Chairperson of the Independent Electoral and Boundaries Commission
- Incumbent
- Assumed office 11 July 2025
- Appointed by: William Ruto
- Preceded by: Wafula Chebukati

County Attorney of Turkana County
- In office 2018–2024
- Governor: Josphat Nanok
- Preceded by: Inaugural
- Succeeded by: Ruth Emanikor

Personal details
- Born: 1977 (age 48–49) Turkana, Kenya
- Alma mater: University of Nairobi (LLB) University of Derby (LLM) University of Liverpool (MSc) Jaume I University (MA)
- Profession: Lawyer

= Erastus Edung Ethekon =

Kenyan lawyer (born 1977)

Erastus Edung Lokaale Ethekon (born 1977) is the current chairperson of the Independent Electoral and Boundaries Commission of Kenya.

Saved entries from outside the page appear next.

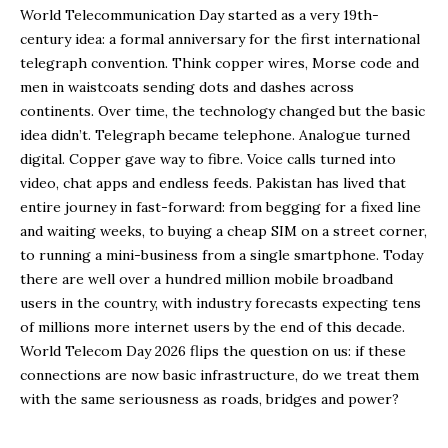
World Telecommunication Day started as a very 19th-
century idea: a formal anniversary for the first international
telegraph convention. Think copper wires, Morse code and
men in waistcoats sending dots and dashes across
continents. Over time, the technology changed but the basic
idea didn’t. Telegraph became telephone. Analogue turned
digital. Copper gave way to fibre. Voice calls turned into
video, chat apps and endless feeds. Pakistan has lived that
entire journey in fast-forward: from begging for a fixed line
and waiting weeks, to buying a cheap SIM on a street corner,
to running a mini-business from a single smartphone. Today
there are well over a hundred million mobile broadband
users in the country, with industry forecasts expecting tens
of millions more internet users by the end of this decade.
World Telecom Day 2026 flips the question on us: if these
connections are now basic infrastructure, do we treat them
with the same seriousness as roads, bridges and power?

== Early childhood and education ==
Ethekon was born in 1977 in Turkana. He enrolled at Starehe Boys’ Centre and School in 1991 and completed in 1995. He later studied law at the University of Nairobi, graduating with a Bachelor of Laws in 2001 and obtained a postgraduate diploma in law from the Kenya School of Law in 2003.

In 2007, he received a postgraduate certificate in the Implementation of International Human Rights Treaties from the University of Nottingham under the Chevening Scholarship. He afterwards earned a Master of Arts in Peace, Conflict and Development Studies from Universidad Jaume I in Spain in 2012, a Master of Science in Project Management from the University of Liverpool in 2013, and a Master of Laws in Oil, Gas and Energy Law from the University of Derby in 2016.

His 2016 dissertation was titled, Evaluating Legal, Political and Commercial Risks in the Emerging Oil and Gas Sector in Kenya.

== Career ==
Ethekon served as the county attorney for Turkana County from 2018 to 2024.

He has also held positions with the United Nations Development Program, as a programme advisor at the regional service centre in Addis Ababa and as a chief technical advisor in Kenya.

He is currently the chairperson of the Independent Electoral and Boundaries Commission, taking over from Wafula Chebukati. After his nomination and subsequent parliamentary approval, he was sworn in on 11 July 2025. Prior to his appointment, he was serving as the lead expert and programme advisor for the Africa Union Development Agency NEPAD programme on governance, peace, security and development, based in South Africa.